With what conservatives consider health care looking more and more like road kill, the excuses are starting. Kellyanne Conway has whined, “There are no Democrats that want to support health care reform.” The President, such as he is, has complained, "We have had no help ….” So, let’s put this into perspective.
Start with a look back at the statesman-like deportment of Republicans during the debate on the Affordable Care Act (ACA). Norm Ornstein, in The Atlantic, described it in depth.
He noted that, even before the ACA debate began, “congressional Republicans pursued a conscious strategy not to cooperate with Democrats on the stimulus” (the economic package designed to pull us out of the Republicans’ Great Recession). Republican leadership in the house ordered obstruction. Senate Republicans attempted a filibuster.
When the ACA debate was joined, House Republicans made clear “that they were not cooperating under any circumstances.”
In the Senate Finance Committee, Chairman Max Baucus “signaled his desire to find a bipartisan compromise,” and negotiations started well. Then Republicans pulled back.

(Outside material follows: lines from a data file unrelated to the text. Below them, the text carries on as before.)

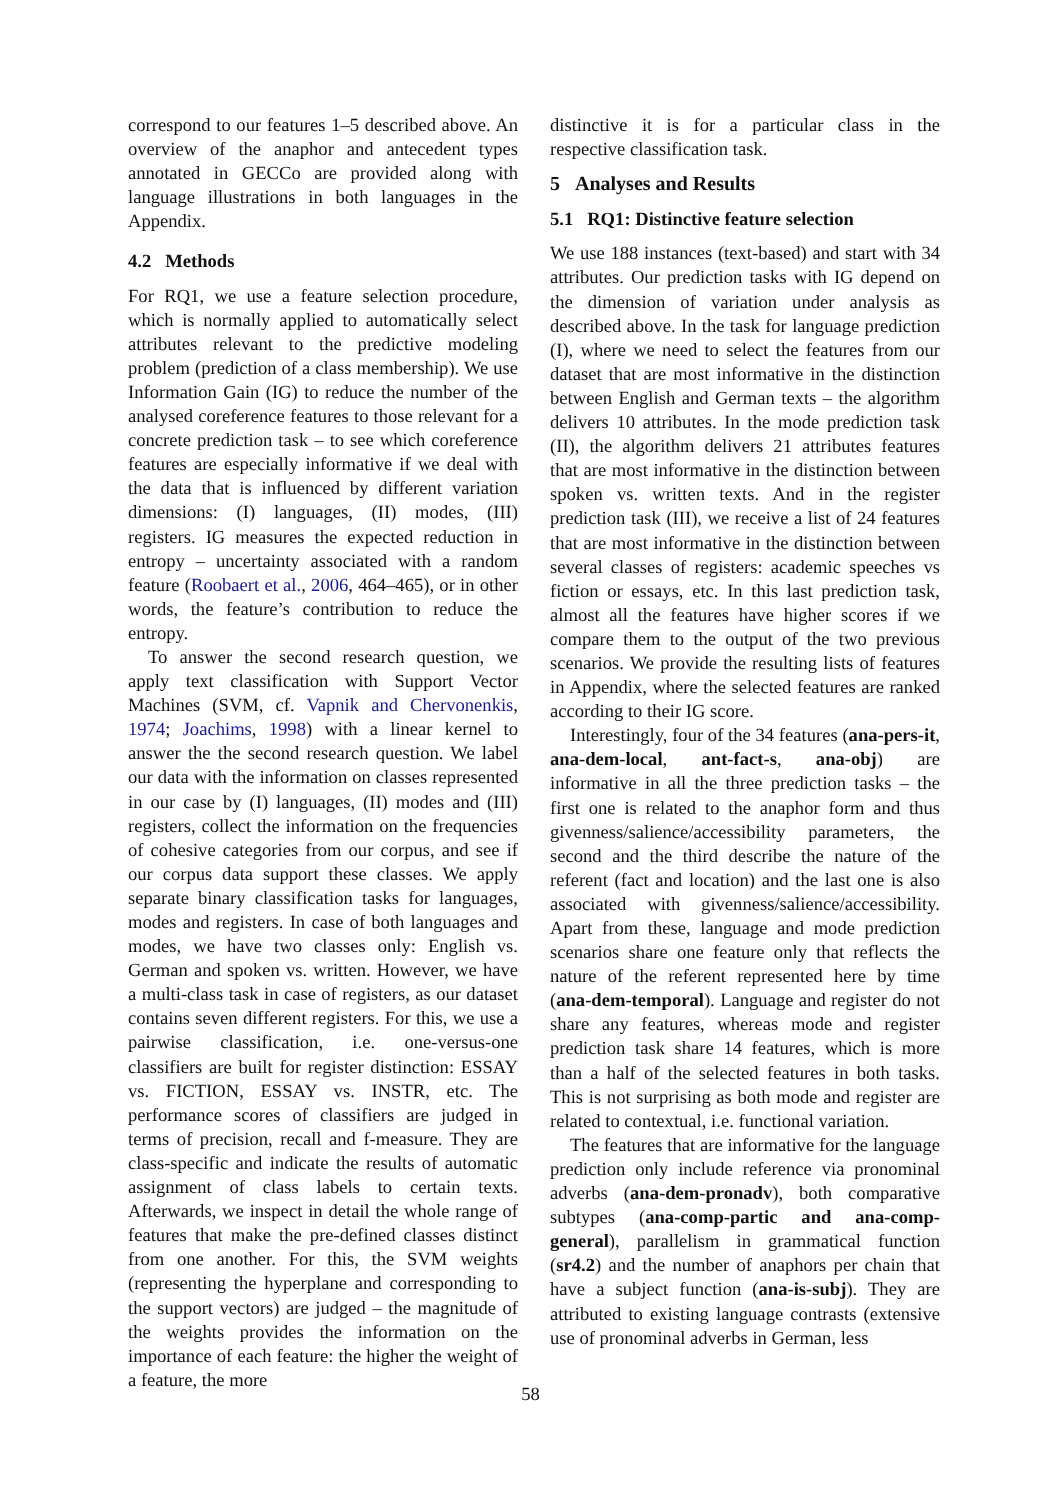correspond to our features 1–5 described above. An overview of the anaphor and antecedent types annotated in GECCo are provided along with language illustrations in both languages in the Appendix.
4.2 Methods
For RQ1, we use a feature selection procedure, which is normally applied to automatically select attributes relevant to the predictive modeling problem (prediction of a class membership). We use Information Gain (IG) to reduce the number of the analysed coreference features to those relevant for a concrete prediction task – to see which coreference features are especially informative if we deal with the data that is influenced by different variation dimensions: (I) languages, (II) modes, (III) registers. IG measures the expected reduction in entropy – uncertainty associated with a random feature (Roobaert et al., 2006, 464–465), or in other words, the feature’s contribution to reduce the entropy.
To answer the second research question, we apply text classification with Support Vector Machines (SVM, cf. Vapnik and Chervonenkis, 1974; Joachims, 1998) with a linear kernel to answer the the second research question. We label our data with the information on classes represented in our case by (I) languages, (II) modes and (III) registers, collect the information on the frequencies of cohesive categories from our corpus, and see if our corpus data support these classes. We apply separate binary classification tasks for languages, modes and registers. In case of both languages and modes, we have two classes only: English vs. German and spoken vs. written. However, we have a multi-class task in case of registers, as our dataset contains seven different registers. For this, we use a pairwise classification, i.e. one-versus-one classifiers are built for register distinction: ESSAY vs. FICTION, ESSAY vs. INSTR, etc. The performance scores of classifiers are judged in terms of precision, recall and f-measure. They are class-specific and indicate the results of automatic assignment of class labels to certain texts. Afterwards, we inspect in detail the whole range of features that make the pre-defined classes distinct from one another. For this, the SVM weights (representing the hyperplane and corresponding to the support vectors) are judged – the magnitude of the weights provides the information on the importance of each feature: the higher the weight of a feature, the more
distinctive it is for a particular class in the respective classification task.
5 Analyses and Results
5.1 RQ1: Distinctive feature selection
We use 188 instances (text-based) and start with 34 attributes. Our prediction tasks with IG depend on the dimension of variation under analysis as described above. In the task for language prediction (I), where we need to select the features from our dataset that are most informative in the distinction between English and German texts – the algorithm delivers 10 attributes. In the mode prediction task (II), the algorithm delivers 21 attributes features that are most informative in the distinction between spoken vs. written texts. And in the register prediction task (III), we receive a list of 24 features that are most informative in the distinction between several classes of registers: academic speeches vs fiction or essays, etc. In this last prediction task, almost all the features have higher scores if we compare them to the output of the two previous scenarios. We provide the resulting lists of features in Appendix, where the selected features are ranked according to their IG score.
Interestingly, four of the 34 features (ana-pers-it, ana-dem-local, ant-fact-s, ana-obj) are informative in all the three prediction tasks – the first one is related to the anaphor form and thus givenness/salience/accessibility parameters, the second and the third describe the nature of the referent (fact and location) and the last one is also associated with givenness/salience/accessibility. Apart from these, language and mode prediction scenarios share one feature only that reflects the nature of the referent represented here by time (ana-dem-temporal). Language and register do not share any features, whereas mode and register prediction task share 14 features, which is more than a half of the selected features in both tasks. This is not surprising as both mode and register are related to contextual, i.e. functional variation.
The features that are informative for the language prediction only include reference via pronominal adverbs (ana-dem-pronadv), both comparative subtypes (ana-comp-partic and ana-comp-general), parallelism in grammatical function (sr4.2) and the number of anaphors per chain that have a subject function (ana-is-subj). They are attributed to existing language contrasts (extensive use of pronominal adverbs in German, less
58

Mitch McConnell, the exemplar of moral leadership, the epitome of principled politics, the embodiment of dealing in good-faith, and the symbol of all that is honorable about America, had intervened. McConnell transformed genuine negotiations into “shrill anti-reform rhetoric,” including talk of “death panels that would kill grandma.”
“When Republicans like Hatch and Grassley began to write op-eds and trash the individual mandate, which they had earlier championed … it convinced conservative Democrats in the Senate that every honest effort to engage Republicans in the reform effort had been tried and cynically rebuffed.”
The “overheated rhetoric, reinforced by conservative talk radio, cable television, blogs, and social media,” poisoned everything.
The demonization of the act went on to hamper Medicaid expansion, preventing the extension of “insurance to millions of people.” It precluded “bipartisan efforts to revise or tweak the law to make it more effective,” and it spurred “guerrilla efforts to undermine its implementation ….”
The ACA was passed in October of 2009. By March of 2014, Republicans had voted 54 times – FIFTY FOUR TIMES – to repeal, undo, defund, or otherwise undermine the act.
The ACA was “the most dangerous law ever passed by congress.” The act was “as destructive to personal and individual liberties as the Fugitive Slave Act.” It “literally kills women, kills children and kills senior citizens.”
This might be a good time to remind yourself that these Republicans are descripting a bill that provided medical care to tens of millions of Americans who previously could not afford it.
For a while, these seemed destined to be acts that would live in impotence. Then, the American electorate, in an act that has no explanation other than a voluntary lobotomy, elected a truly awful human being President.
Republicans never had been shy about lying about the ACA. At this point, seeing what unrelenting lying could do, they redoubled their efforts. The ACA was a failure, was getting worse, had undermined the healthcare system, and is a disaster for the American people – all demonstrable lies. But they kept at it, over and over and always a lie.
The biggest lie, the one now favored by the Liar-in-Chief, is that the ACA was in a death spiral due to its inherent flaws.
There was no death spiral: Republicans had taken a solid structure, exploded charges around every pillar in the foundation, and then claimed that the structure was falling under its own weight.
To save the republic from the devastation of expanded access to health care, Republicans then embarked on a dangerously rushed and foolishly secretive attempt to jury-rig a schizophrenic health-care/tax-cut bill that, had they been either serious or honorable, they would have written years ago.
To justify the process, they lied (surprise) about the ACA having been created the same way. (Besides being a lie, it was a classic Trumpian tactic: never try to defend the indefensible, just deflect.)
Today, it’s all in ashes. The great conservative hope of a laissez-fair health-care “market” has crashed and burned. And it was Republicans that brought it down.
Unfortunately, through sabotage, Republicans also have brought the once serviceable ACA almost to its knees. Republicans truly are wandering in a health-care wilderness – and they are dragging the American people behind them.
So, now, in their hour of need, Republicans cry out for bipartisanship and find no Democrat willing to extend a hand or offer a smile. Go figure.
It still can go either way. It might get a little bit better, or it might get catastrophically worse.
There is a small chance that that Democrats can deal with a President ungrounded by ideology, principle, or consistency and with just enough Republicans frighten by the thought that they now own the American health-care system.
There is a much larger chance that Trump, personally reviled and rejected around the (free) world, disgraced and laughed at, will retreat to the one win still available to him: wreck the legacy of that black guy who usurped the presidency. And, of course, there always are Mitch McConnell and Paul Ryan.
They can repeal without replacing, or they can continue to sabotage the ACA and let it fail. Maybe our best hope is that the Democratic Party finally figures out a way to hammer Republicans with whatever comes out of this.